Transperceneige, apocalyptique jusqu’au bout !

C’est l’histoire d’un futur où les rescapés de l’humanité sont entassés selon leurs classes sociales dans un train fou qui déchire le silence d’un univers blanc, froid et glacé… Le premier tome de cette bouleversante série fut publié en épisode dans A suivre entre 1982 et 1983 pour sortir en album un an plus tard. Mais il faudra plus de trente plus de 30 ans pour la réalisation de 4 albums : cela en valait–il la peine ?

Jean-Marc Rochette au dessin et Jacques Lob au scénario avaient d’emblée réussi un chef-d’œuvre de la BD SF ou plutôt ce genre aujourd’hui très tendance que l’on nommeCLI FI (Climatique Fiction). Décrire un univers post apocalyptique, d’autres l’avaient déjà fait. Un monde désert, des bâtiments en ruine, une civilisation balayée...  Et puis quoi? Suffisait-il d’y ajouter un train plus dément qu’une prison de haute sécurité pour créer un huit clos original?! D’y ajouter une infernale succession de portes qui vont permettre au héros Proloff de remonter ce train aux mille et un wagons?

Au fil des pages, on assistait impuissant, à la reconstitution parfaite d’une société dont les survivants de la cataclysme mondial sont parqués, saucissonnés, exploités selon une écœurante hiérarchie inégalitaire. L’injustice résonne dans notre inconscient collectif… Enfin, il y a ce rythme lancinant d’un train lancé à folle allure condamné à ne jamais s’arrêter.
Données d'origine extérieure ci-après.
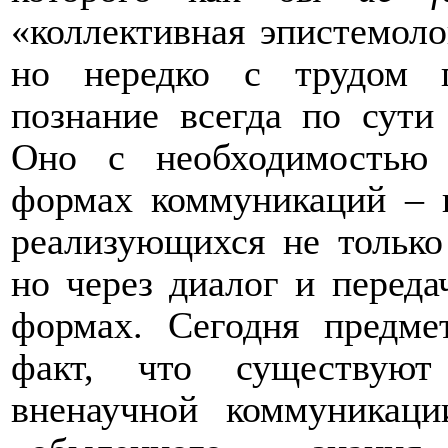
«коллективная эпистемоло
но нередко с трудом п
познание всегда по сути
Оно с необходимостью 
формах коммуникаций – 
реализующихся не только
но через диалог и перед
формах. Сегодня предме
факт, что существу
вненаучной коммуникаци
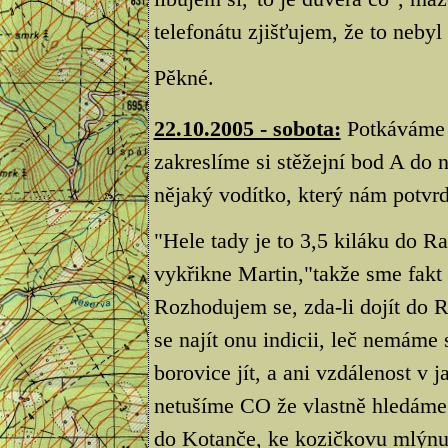
telefonátu zjišťujem, že to nebyl
Pěkné.
22.10.2005 - sobota:
Potkáváme 
zakreslíme si stěžejní bod A do 
nějaký vodítko, který nám potvrd
"Hele tady je to 3,5 kiláku do R
vykřikne Martin,"takže sme fakt
Rozhodujem se, zda-li dojít do R
se najít onu indicii, leč nemám
borovice jít, a ani vzdálenost v 
netušíme CO že vlastně hledáme.
do Kotanče, ke kozičkovu mlýnu p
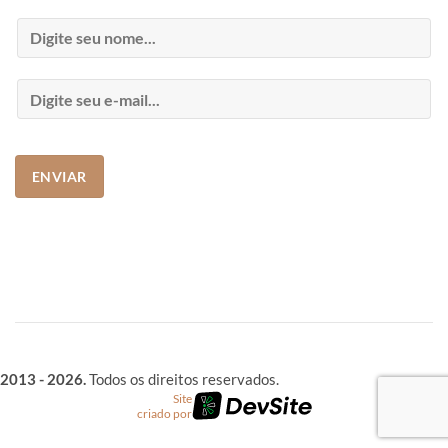
2013 - 2026.
Todos os direitos reservados.
Site
criado por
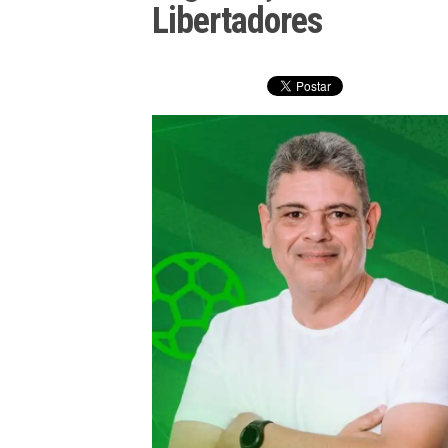
Libertadores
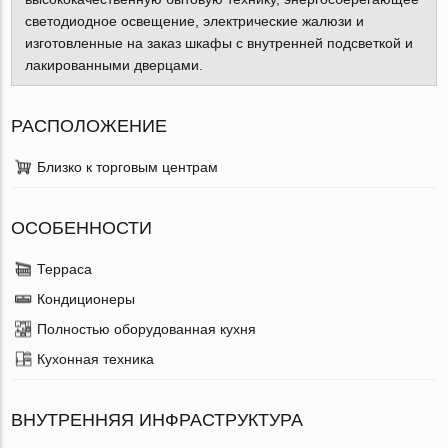
светодиодное освещение, электрические жалюзи и
изготовленные на заказ шкафы с внутренней подсветкой и
лакированными дверцами.
РАСПОЛОЖЕНИЕ
Близко к торговым центрам
ОСОБЕННОСТИ
Терраса
Кондиционеры
Полностью оборудованная кухня
Кухонная техника
ВНУТРЕННЯЯ ИНФРАСТРУКТУРА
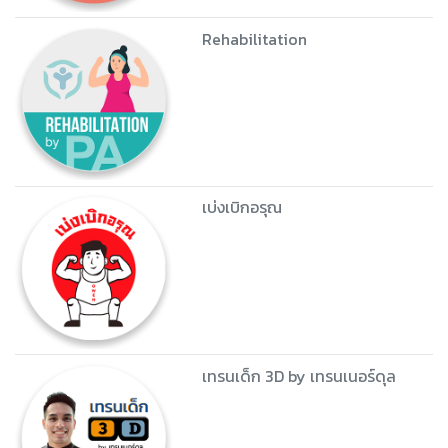
Rehabilitation
เบ่งเบิกอรุณ
เทรนเด็ก 3D by เทรนเนอร์ดุล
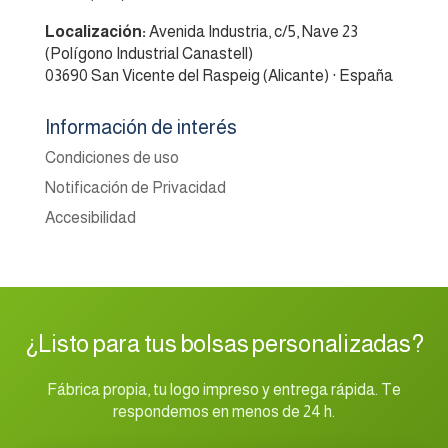
Localización:
Avenida Industria, c/5, Nave 23
(Polígono Industrial Canastell)
03690 San Vicente del Raspeig (Alicante) · España
Información de interés
Condiciones de uso
Notificación de Privacidad
Accesibilidad
¿Listo para tus bolsas personalizadas?
Fábrica propia, tu logo impreso y entrega rápida. Te
respondemos en menos de 24 h.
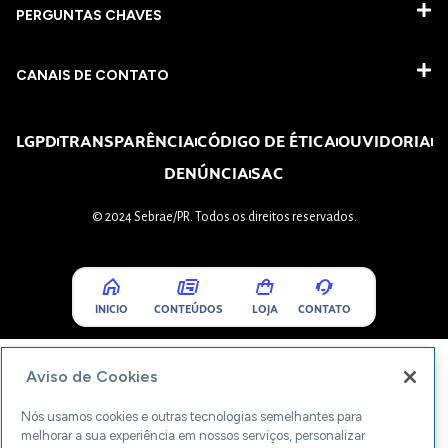
PERGUNTAS CHAVES​
CANAIS DE CONTATO
LGPD
TRANSPARÊNCIA
CÓDIGO DE ÉTICA
OUVIDORIA
DENÚNCIA
SAC
© 2024 Sebrae/PR. Todos os direitos reservados.
INICIO
CONTEÚDOS
LOJA
CONTATO
Aviso de Cookies
Nós usamos cookies e outras tecnologias semelhantes para
melhorar a sua experiência em nossos serviços, personalizar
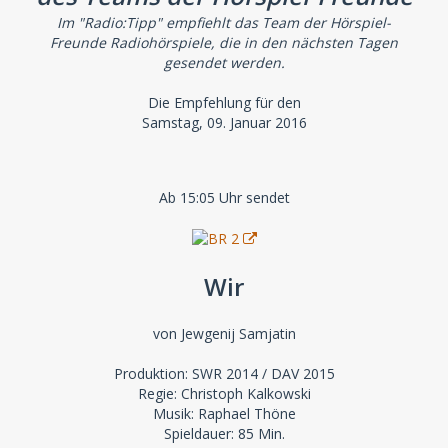
Im "Radio:Tipp" empfiehlt das Team der Hörspiel-
Freunde Radiohörspiele, die in den nächsten Tagen
gesendet werden.
Die Empfehlung für den
Samstag, 09. Januar 2016
Ab 15:05 Uhr sendet
Wir
von Jewgenij Samjatin
Produktion: SWR 2014 / DAV 2015
Regie: Christoph Kalkowski
Musik: Raphael Thöne
Spieldauer: 85 Min.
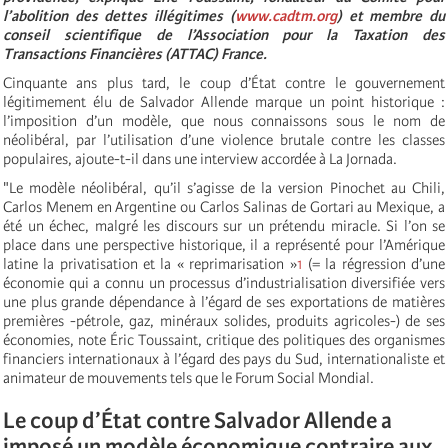
l’abolition des dettes illégitimes (
www.cadtm.org
) et membre du
conseil scientifique de l’Association pour la Taxation des
Transactions Financières (ATTAC) France.
Cinquante ans plus tard, le coup d’État contre le gouvernement
légitimement élu de Salvador Allende marque un point historique :
l’imposition d’un modèle, que nous connaissons sous le nom de
néolibéral, par l’utilisation d’une violence brutale contre les classes
populaires, ajoute-t-il dans une interview accordée à La Jornada.
"Le modèle néolibéral, qu’il s’agisse de la version Pinochet au Chili,
Carlos Menem en Argentine ou Carlos Salinas de Gortari au Mexique, a
été un échec, malgré les discours sur un prétendu miracle. Si l’on se
place dans une perspective historique, il a représenté pour l’Amérique
latine la privatisation et la « reprimarisation »
1
(= la régression d’une
économie qui a connu un processus d’industrialisation diversifiée vers
une plus grande dépendance à l’égard de ses exportations de matières
premières -pétrole, gaz, minéraux solides, produits agricoles-) de ses
économies, note Éric Toussaint, critique des politiques des organismes
financiers internationaux à l’égard des pays du Sud, internationaliste et
animateur de mouvements tels que le Forum Social Mondial.
Le coup d’État contre Salvador Allende a
imposé un modèle économique contraire aux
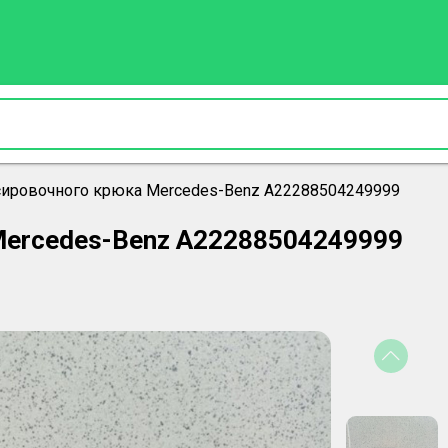
сировочного крюка Mercedes-Benz A22288504249999
Mercedes-Benz A22288504249999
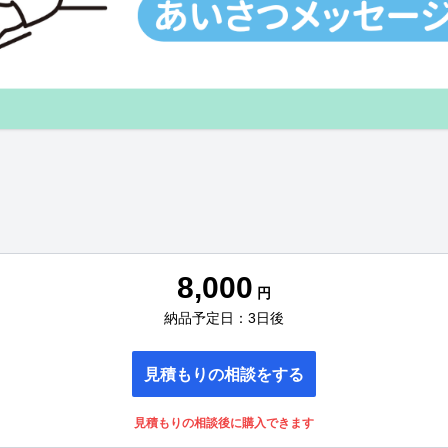
8,000
円
納品予定日：3日後
見積もりの相談をする
見積もりの相談後に購入できます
Réussir à rendre ce récit haletant… de façon simple et efficace !  Un pari réussi par le scénariste Lob si bien assisté à l’époque par le talent du tout jeune Jean-Marc Rochette qui a remplacé au pied levé le génial Alexis décédé pendant la réalisation des premières planches. La force du trait optimalisé par le noir et blanc, les ombres bien placées, les visages expressifs, tout y est. La remontée de Proloff jusqu'à la locomotive prend le lecteur à la gorge. Lentement mais sûrement, cet tome 1 connaît un tel succès qu’il devient ce qu’on nomme un « album culte » ! En 2013, surprise ! Snowpierce, l’adaptation cinématographique par le réalisateur sud-coréen Joon Ho Bong fait le buzz avec près de 4 millions d’entrées en Corée et sept cent mille en France. Le film relancera d’ailleurs la série puisque sortiront dans la foulée les tomes 2 et 3, si peu reluisants qu’il vaut mieux les passer sous silence. Leur plus grand mérite sera sans doute d’avoir permis l’accouchement d’un dénouement avec un tome 4 nommé Terminus. Rochette est toujours là, explosant littéralement de talent cette fois associé à Olivier Bocquet qui relance un récit tout bonnement affolant…

« Terminus, tout le monde descend ! »

Pour trouver quoi ? Un monde étrange sous une centrale nucléaire qui fuit, un nouveau leader pour la communauté du train. Laura Lewis qui remplace le conseiller Brady lynché par son peuple. Un couple de docteurs fous jouant avec la génétique, fondateur de cet étrange parc du bonheur et une belle histoire entre Puig et Val. Alors oui, ce Terminus colle à la peau, nous déchire à nouveau les entrailles, parabole si apocalyptique de notre l’actualité. Lutte sociale, crise des migrants, avenir incertain… A se demander si on nage encore dans la SF ! Les auteurs militent clairement contre le nucléaire. Mais chacun referme l’album remué. Tout est fort, touchant, expressif, le dessin, l’alternance des couleurs… Il était pourtant délicat d’achever une série née il y a presque trente ans. Le lecteur risque de lâcher prise. Hé bien, non… C’est vraiment un grand voyage qui marque pour longtemps.

Terminus, Transperceneige T 4, Chez Casterman,  232 pages qui se dévorent comme une bourasque. ISBN :978-2-203-08941-9

NB: S’il est préférable de lire la série dans son intégralité, Terminus se lit très bien comme une seule histoire, exactement comme le tome 1 en son temps.